In the result of the command line above, you will see the collection called “products.” Let’s look at the outputs inside the “products” collection:

$ answersengine scraper output list walmart-movies --collection products
[
 {
  "_collection": "products",
  "_created_at": "2019-03-12T10:50:44.037768Z",
  "_gid": "www.walmart.com-a2232af59a8d52c356136f6674f532c5",
  "_id": "3de2e6b6e16749879f7e9bdd1ea3f0fc",
  "_job_id": 1341,
  "categories": [
   "Movies & TV Shows",
   "Movies",
   "Documentaries",
   "All Documentaries"
  ],
  "current_price": 21.89,
  "img_url": "https://i5.walmartimages.com/asr/5064efdd-9c84-4f17-a107-2669a34b54ff_1.474fdc2d2d1ea64e45def9c0c5afb4c0.jpeg",
  "original_price": null,
  "publisher": "Kino Lorber",
  "rating": null,
  "reviews_count": 0,
  "title": "International Sweethearts of Rhythm (DVD)",
  "walmart_number": "572439718"
 },
...

View the scraper logs

If there is an error that occured it will be shown in the job log. Let’s see what’s in the log.

$ answersengine scraper log walmart-movies

You can view the log of what happens.

Congratulations! You’ve created and ran your first scraper.

Let’s now cleanup from this Getting Started section by canceling that running job.

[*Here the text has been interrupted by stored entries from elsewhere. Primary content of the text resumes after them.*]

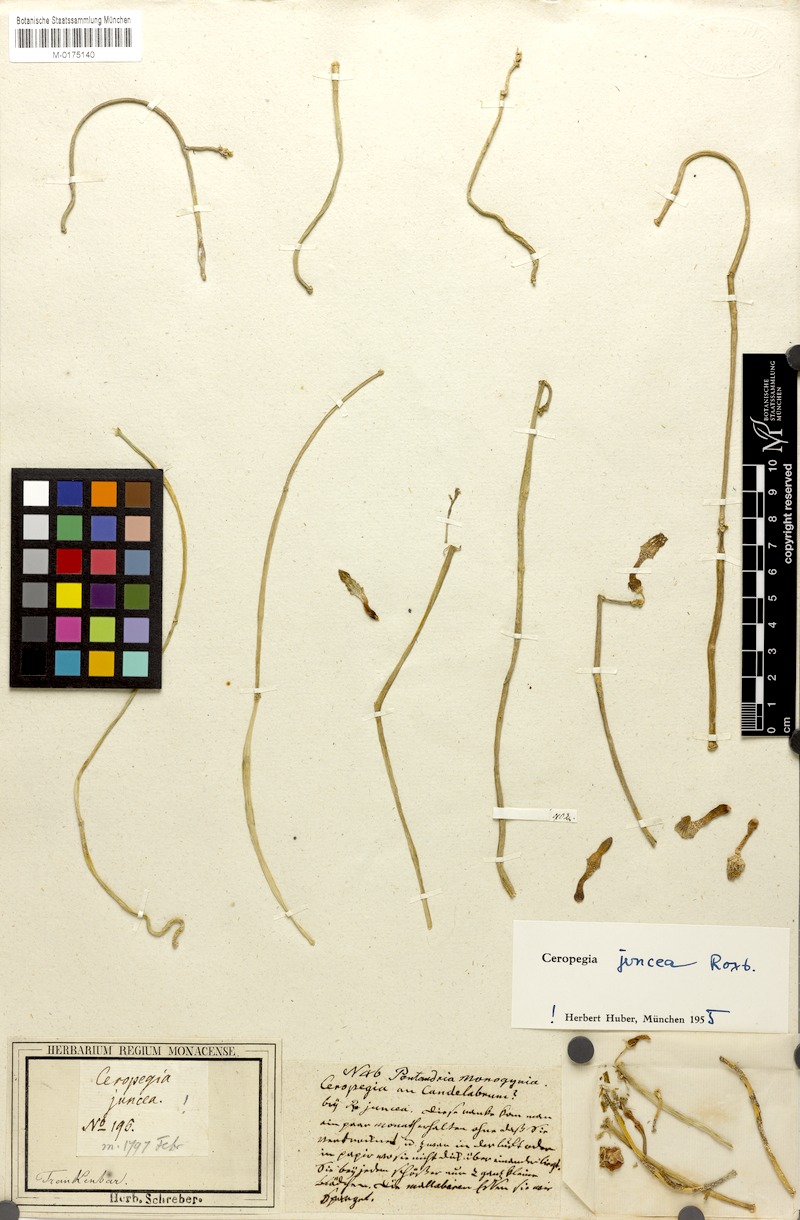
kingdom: Plantae
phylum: Tracheophyta
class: Magnoliopsida
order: Gentianales
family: Apocynaceae
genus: Ceropegia
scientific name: Ceropegia juncea
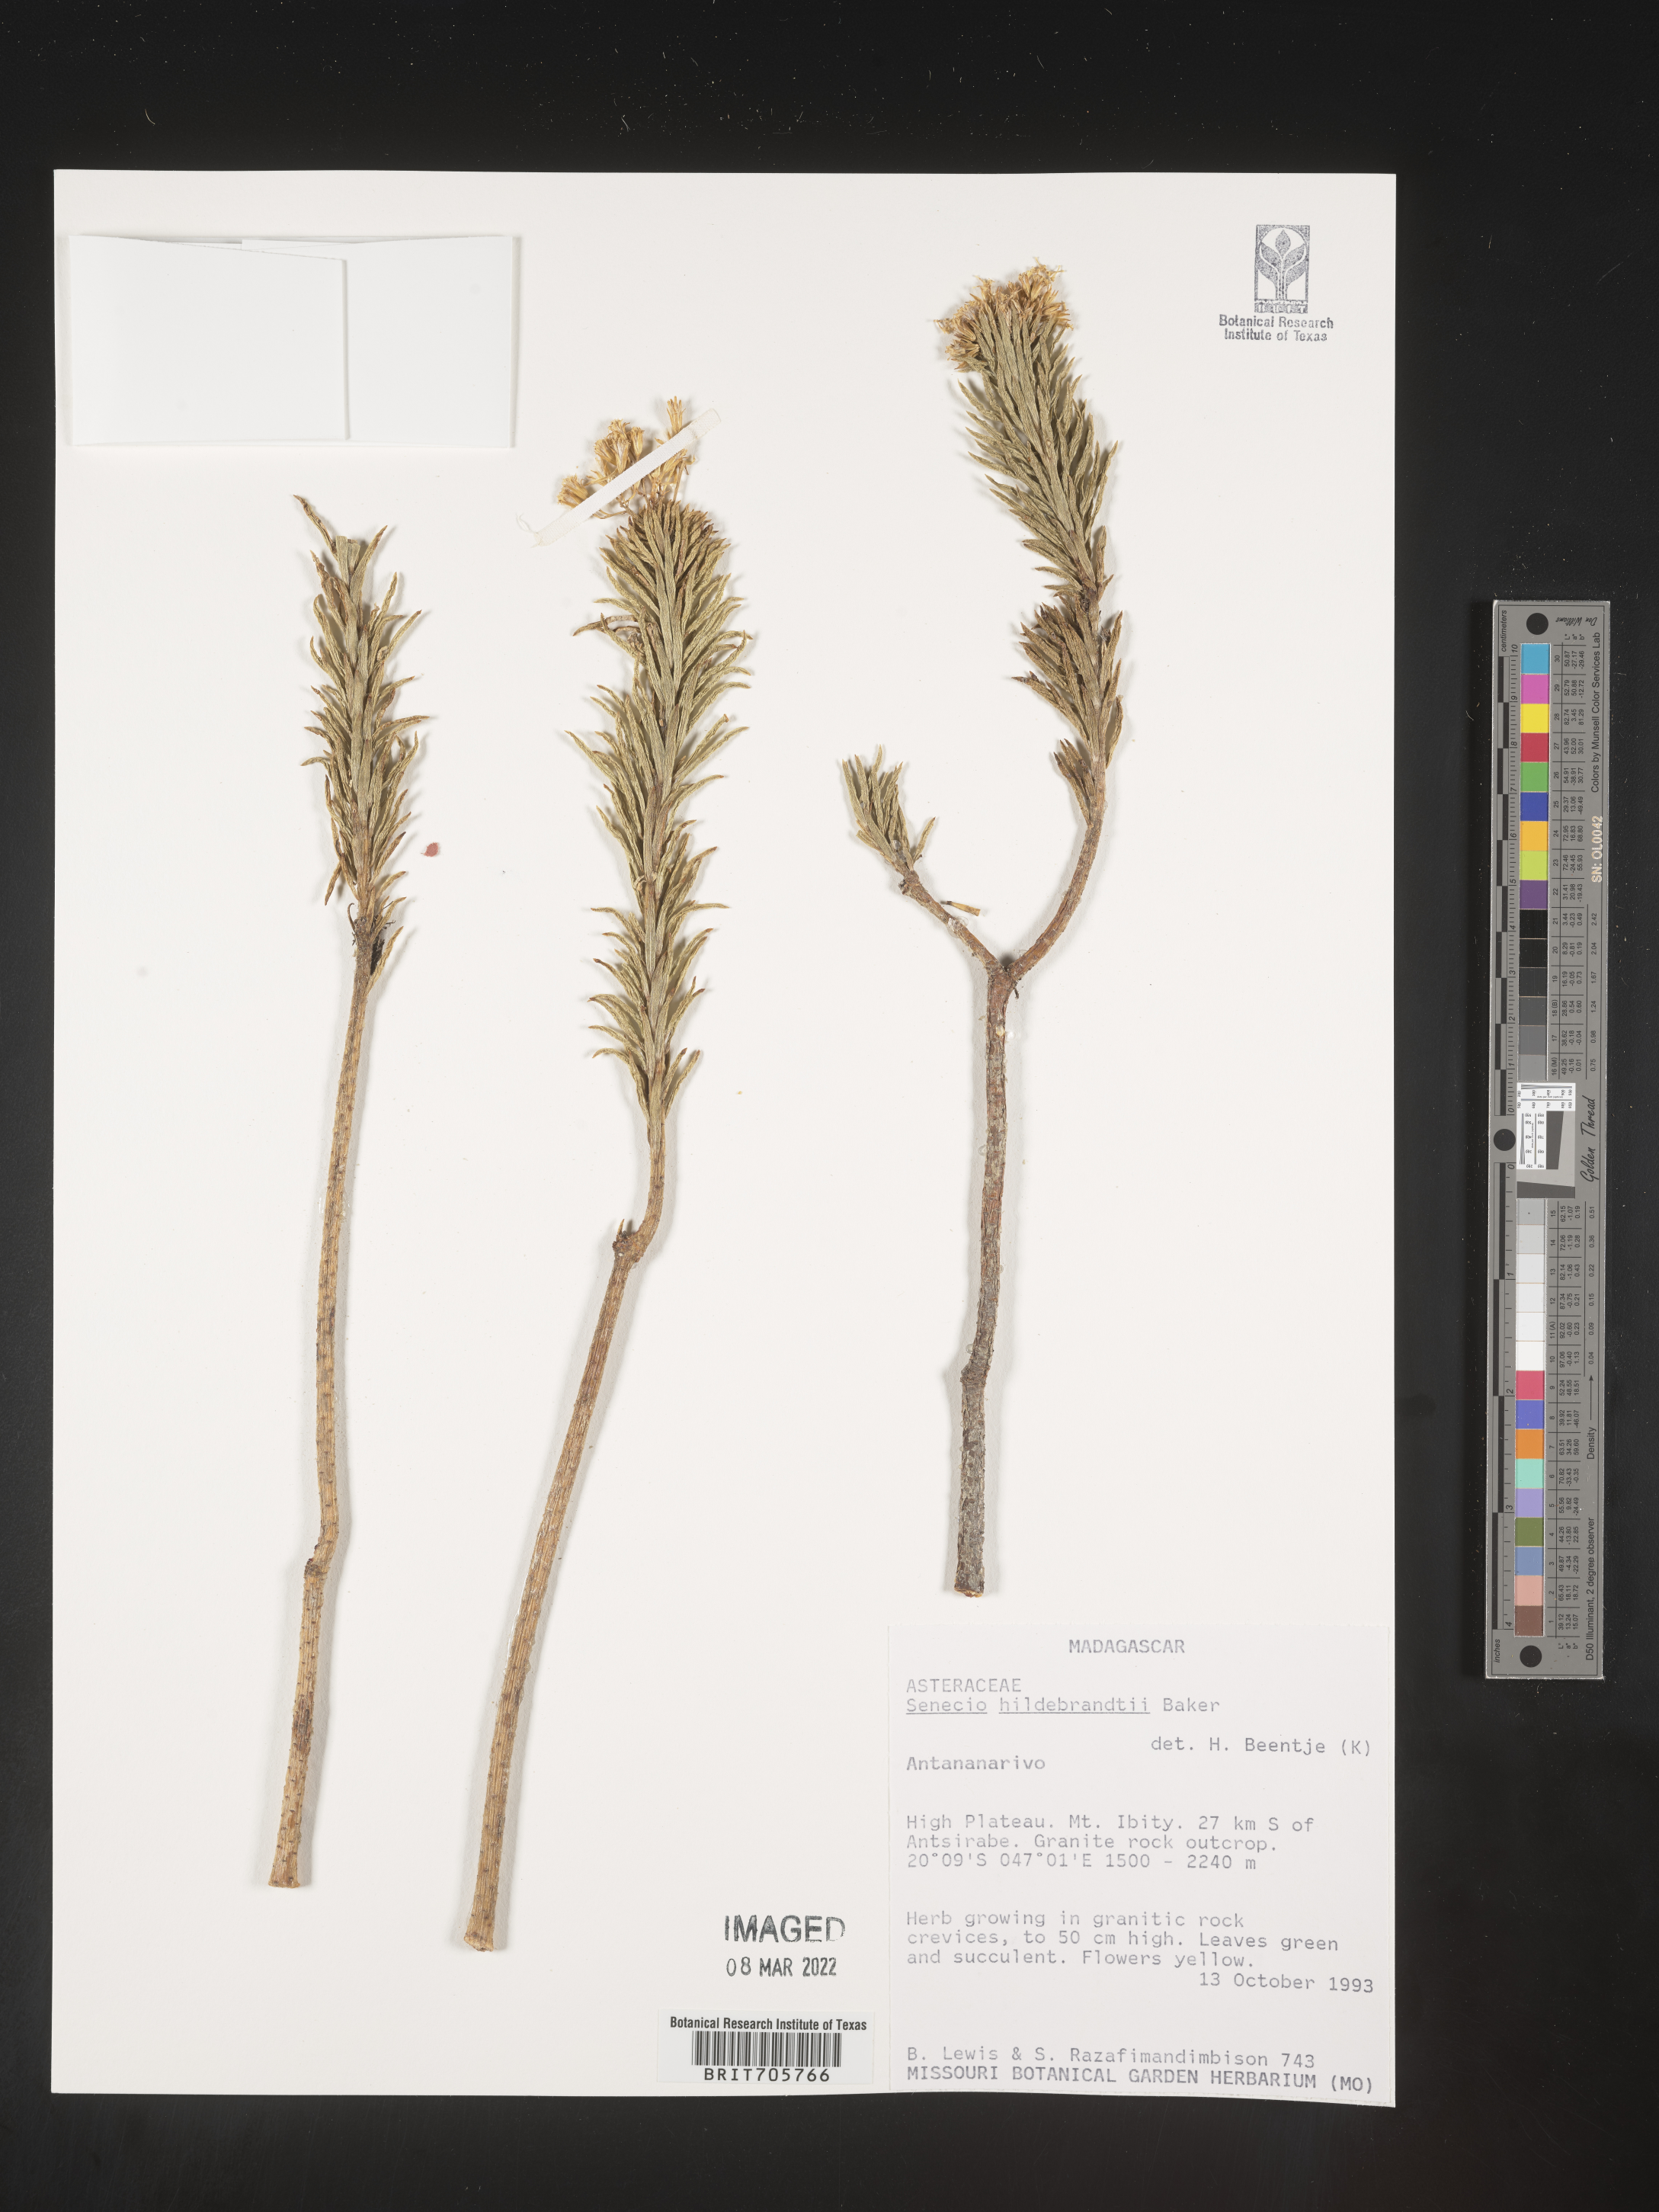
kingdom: Plantae
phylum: Tracheophyta
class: Magnoliopsida
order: Asterales
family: Asteraceae
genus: Senecio
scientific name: Senecio
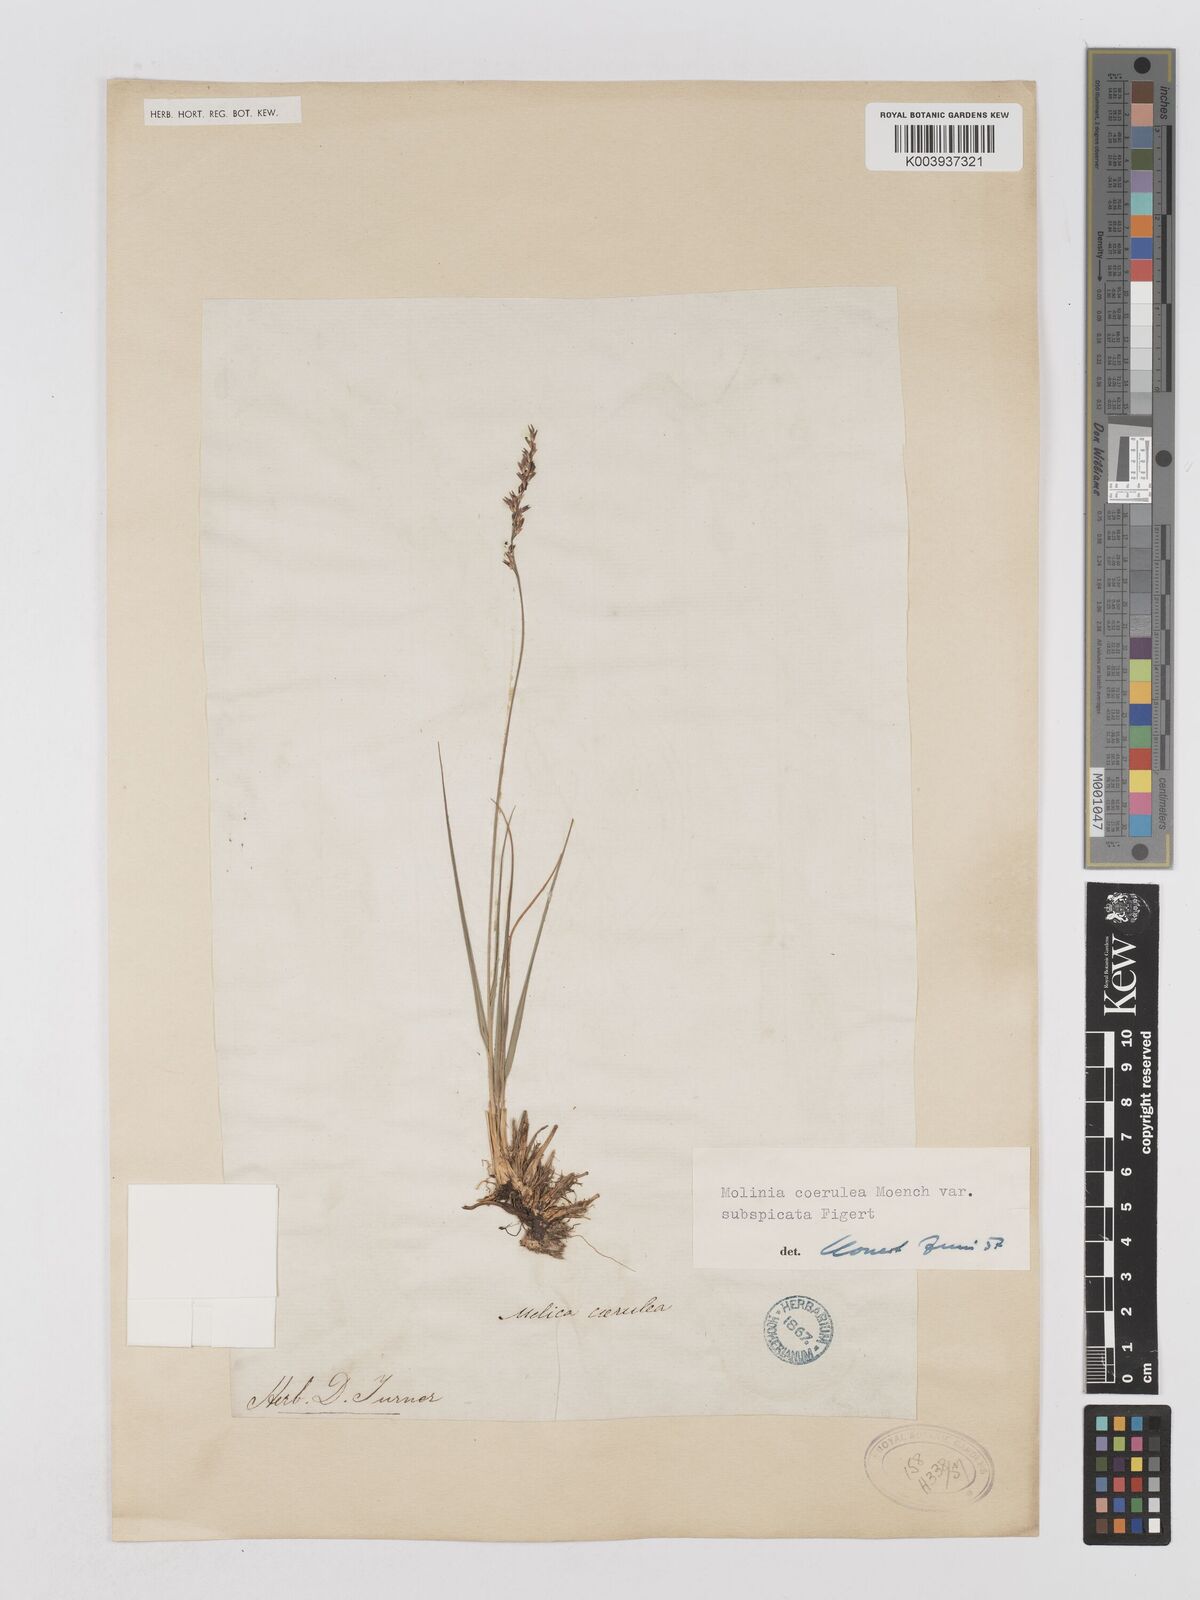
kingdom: Plantae
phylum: Tracheophyta
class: Liliopsida
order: Poales
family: Poaceae
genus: Molinia
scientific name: Molinia caerulea
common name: Purple moor-grass
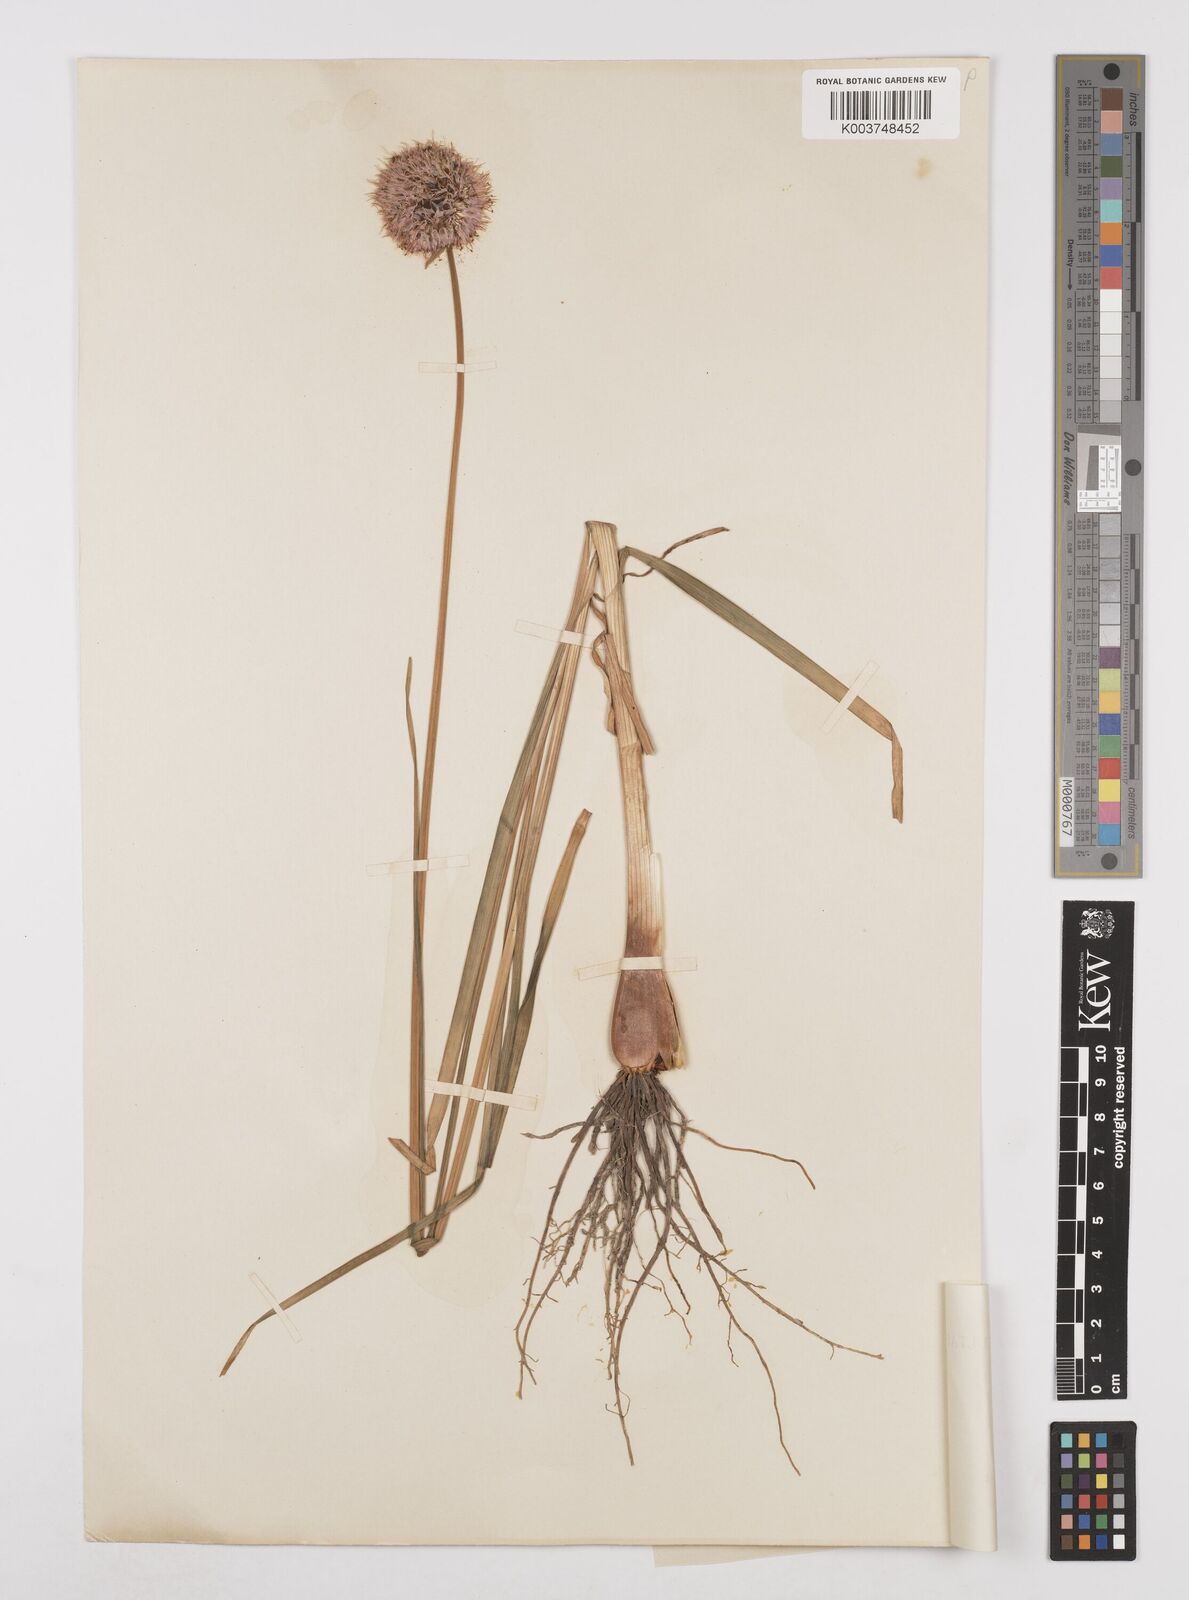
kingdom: Plantae
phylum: Tracheophyta
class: Liliopsida
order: Asparagales
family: Amaryllidaceae
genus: Allium
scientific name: Allium lineare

$ answersengine scraper job cancel walmart-movies
{
 "id": 135,
 "scraper_name": "walmart-movies",
 "scraper_id": 18,
 "created_at": "2019-03-12T10:48:22.058468Z",
 "freshness": null,
 "force_fetch": false,
 "status": "cancelled",
 "seeding_at": "2019-03-12T10:49:42.035968Z",
 "seeding_failed_at": null,
 "seeded_at": "2019-03-12T10:50:23.057768Z",
 "seeding_try_count": 1,
 "seeding_fail_count": 0,
 "seeding_error_count": 0,
 "worker_count": 1
}

You’re now done with the Getting Started section. Next steps are to read the high level concepts, and do the tutorials.